* ЗАДАНИЕ A
Ответь на вопросы по тексту упражнения, каждый ответ с новой строки:
(i) В каком году и откуда брат Сергей написал письмо?
(ii) Когда Пушкин отправил Александру Ивановичу последнее письмо?
(iii) Когда портрет вернулся из Германии?
* ЗАДАНИЕ B
Воспроизведи без изменений отрывок из текста упражнения: начни с места, где стоят слова «Судьба декабриста Николая», и остановись после слов «кто этого заслуживал.».

* ТЕКСТ УПРАЖНЕНИЯ
* * * * * * *
В своем письме Тургенев подробно поясняет эти детали: «Элегия» написана братом Андреем, первым другом Жуковского, открывшего в ней гений и сердце его. «К Отечеству» — его же стихи, кои несколько лет по его кончине читаны были в Таврическом дворце, в собрании дворянства, когда Россия воспламенилась против Наполеона. «Книга о налогах» осужденного навек брата Николая, о коем лучше молчать. Книги сей было два издания, — и теперь нет в продаже ни одного экземпляра». Далее Тургенев продолжает: «Письмо, которое я держу в руках, писано братом Сергеем в 1821 году из Царяграда, во время чумы и ярости турок против греков. Правительство позволило брату оставить посольство и успокоить мать свою; он не думал о спасении своей жизни — Не оставил посольство, но, описав положение греков, сказал: «До нас ли!» Я хотел сохранить это чувство, а вас прошу принять сии изъяснения свидетельством моего к вам уважения и не пенять за сии подробности, без коих все сии слова были бы непонятны».
«Без боязни обличаху» братья Тургеневы всякие скверны тогдашней жизни с ее крепостным укладом. За это особенно любил их Пушкин.
С радостью поздравил он Сергея 21 апреля 1821 года с возвращением «из Турции чужой в Турцию родную».
С Александром Пушкин был в дружбе и переписке всю жизнь, с юных дней до предсмертного часа. Последнее письмо он послал Александру Ивановичу за день до своей гибели. На этом письме сохранилась помета рукой Тургенева: «Последняя записка ко мне Пушкина накануне дуэли».
Судьба декабриста Николая Тургенева, случайно избежавшего царской петли или каторги, всегда волновала Пушкина. Когда до Михайловского в 1826 году дошли слухи о том, что Николай Тургенев якобы арестован в Англии и выдан царскому правительству, Пушкин написал Вяземскому свое знаменитое стихотворение «Так море, древний душегубец…», в котором клеймил свой гнусный век с его тиранами и предателями.
Поясняя Осиповой надписи на своем портрете и подчеркивая патриотические заслуги братьев и предков, Александр Иванович еще раз хотел напомнить ей, что воспоминания о Пушкине, которые она хотела написать для потомства, — ее патриотический долг и написать их она должна «без боязни обличаху» всех, кто этого заслуживал.
Судьба портрета не простая. До революции он находился на своем месте в Тригорском. В 1902 году его видел, в доме Осиповых известный пушкиновед Б. Л. Модзалевский, автор книги «Поездка в село Тригорское в 1902 году». Позже портрет был передан в собрание Пушкинского Дома Академии наук, откуда поступил в Михайловское, когда в нем открылся музей. При разгроме заповедника гитлеровцами в 1944 году он был увезен в Германию, откуда возвратился в октябре 1945 года в числе немногих других памятных вещей Тригорского.
* * * * * * *
* ИСХОДНЫЕ ДАННЫЕ
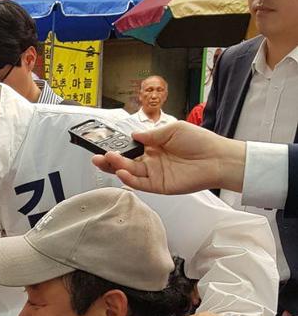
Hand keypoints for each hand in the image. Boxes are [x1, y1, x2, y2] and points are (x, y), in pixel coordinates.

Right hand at [91, 123, 245, 195]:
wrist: (217, 158)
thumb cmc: (200, 141)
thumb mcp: (173, 129)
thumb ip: (151, 134)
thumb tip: (134, 134)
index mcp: (154, 146)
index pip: (130, 148)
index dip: (118, 147)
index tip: (105, 144)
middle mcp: (152, 161)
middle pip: (125, 162)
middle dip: (110, 160)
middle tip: (97, 157)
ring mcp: (154, 174)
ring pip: (130, 173)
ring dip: (117, 168)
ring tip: (106, 160)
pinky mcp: (159, 186)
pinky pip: (141, 184)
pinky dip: (130, 180)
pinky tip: (122, 173)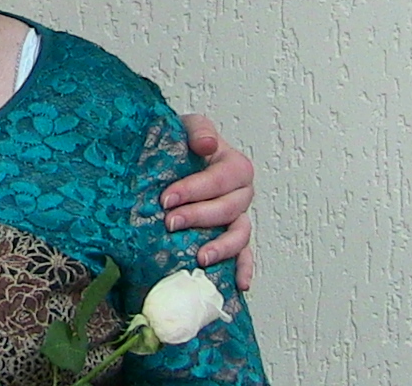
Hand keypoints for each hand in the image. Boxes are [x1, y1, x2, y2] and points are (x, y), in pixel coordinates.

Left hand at [162, 114, 255, 289]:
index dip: (195, 189)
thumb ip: (198, 130)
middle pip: (230, 208)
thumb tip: (206, 143)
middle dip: (200, 217)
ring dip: (223, 247)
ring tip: (201, 257)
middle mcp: (241, 192)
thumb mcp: (187, 128)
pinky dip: (244, 268)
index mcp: (233, 165)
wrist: (174, 161)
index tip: (167, 198)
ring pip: (240, 233)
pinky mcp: (232, 237)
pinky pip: (245, 255)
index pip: (221, 178)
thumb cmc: (182, 146)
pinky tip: (240, 284)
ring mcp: (238, 216)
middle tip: (170, 222)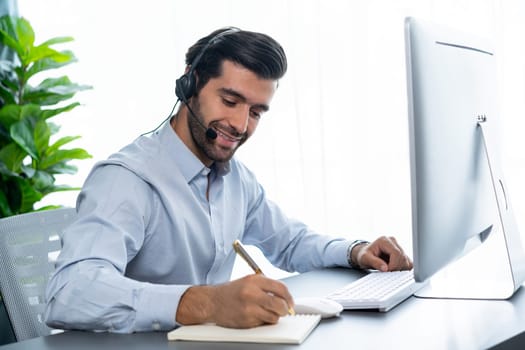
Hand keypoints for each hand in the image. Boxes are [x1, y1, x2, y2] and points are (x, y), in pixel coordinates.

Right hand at [176, 274, 293, 327]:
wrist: (212, 302)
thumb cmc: (231, 292)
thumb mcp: (249, 281)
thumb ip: (266, 285)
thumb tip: (285, 296)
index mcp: (254, 280)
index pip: (281, 288)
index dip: (289, 297)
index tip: (290, 302)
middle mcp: (252, 293)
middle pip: (280, 305)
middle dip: (285, 309)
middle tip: (284, 310)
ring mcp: (249, 308)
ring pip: (274, 317)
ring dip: (274, 316)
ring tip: (267, 312)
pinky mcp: (246, 320)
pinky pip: (263, 323)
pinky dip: (263, 321)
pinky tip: (255, 315)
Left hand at [351, 236, 412, 271]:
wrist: (365, 255)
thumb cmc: (364, 255)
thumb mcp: (365, 258)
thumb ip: (374, 262)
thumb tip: (385, 268)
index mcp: (384, 241)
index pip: (396, 253)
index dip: (394, 265)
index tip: (387, 271)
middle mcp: (393, 242)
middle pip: (403, 257)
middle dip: (396, 268)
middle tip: (387, 273)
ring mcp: (398, 247)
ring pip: (407, 261)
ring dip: (400, 269)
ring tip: (390, 271)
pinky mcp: (402, 254)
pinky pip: (408, 264)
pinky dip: (402, 270)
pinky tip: (394, 271)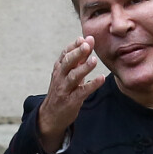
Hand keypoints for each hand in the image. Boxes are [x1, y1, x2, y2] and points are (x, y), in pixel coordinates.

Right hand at [37, 36, 104, 153]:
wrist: (51, 115)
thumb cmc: (62, 91)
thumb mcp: (67, 75)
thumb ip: (78, 60)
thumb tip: (87, 42)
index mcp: (59, 69)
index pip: (65, 54)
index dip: (73, 46)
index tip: (84, 38)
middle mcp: (60, 77)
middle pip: (67, 62)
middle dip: (77, 53)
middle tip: (87, 44)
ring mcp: (64, 89)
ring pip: (73, 76)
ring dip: (84, 68)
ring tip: (94, 60)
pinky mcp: (71, 101)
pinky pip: (82, 92)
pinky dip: (92, 85)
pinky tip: (101, 78)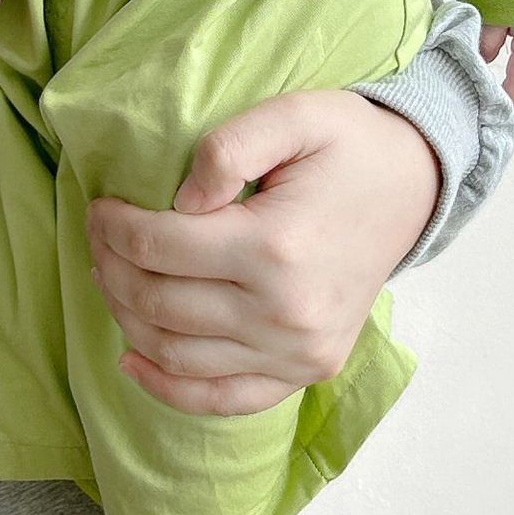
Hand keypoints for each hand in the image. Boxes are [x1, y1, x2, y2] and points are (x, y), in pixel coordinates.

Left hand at [84, 88, 439, 416]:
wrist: (414, 187)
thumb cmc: (349, 144)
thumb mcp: (294, 114)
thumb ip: (228, 147)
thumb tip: (179, 200)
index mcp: (277, 246)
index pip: (160, 247)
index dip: (113, 228)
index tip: (98, 208)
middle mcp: (286, 313)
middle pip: (159, 304)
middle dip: (111, 268)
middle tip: (98, 238)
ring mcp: (298, 351)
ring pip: (177, 354)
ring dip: (126, 319)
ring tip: (111, 278)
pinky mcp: (308, 370)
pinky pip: (223, 399)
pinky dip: (168, 389)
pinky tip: (132, 360)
* * * * * * *
* РЕЗУЛЬТАТ ЗАДАНИЯ A
(i) В 1821 году из Царяграда.
(ii) За день до своей гибели, накануне дуэли.
(iii) В октябре 1945 года.

* РЕЗУЛЬТАТ ЗАДАНИЯ B
Судьба декабриста Николая Тургенева, случайно избежавшего царской петли или каторги, всегда волновала Пушкина. Когда до Михайловского в 1826 году дошли слухи о том, что Николай Тургенев якобы арестован в Англии и выдан царскому правительству, Пушкин написал Вяземскому свое знаменитое стихотворение «Так море, древний душегубец…», в котором клеймил свой гнусный век с его тиранами и предателями.
Поясняя Осиповой надписи на своем портрете и подчеркивая патриотические заслуги братьев и предков, Александр Иванович еще раз хотел напомнить ей, что воспоминания о Пушкине, которые она хотела написать для потомства, — ее патриотический долг и написать их она должна «без боязни обличаху» всех, кто этого заслуживал.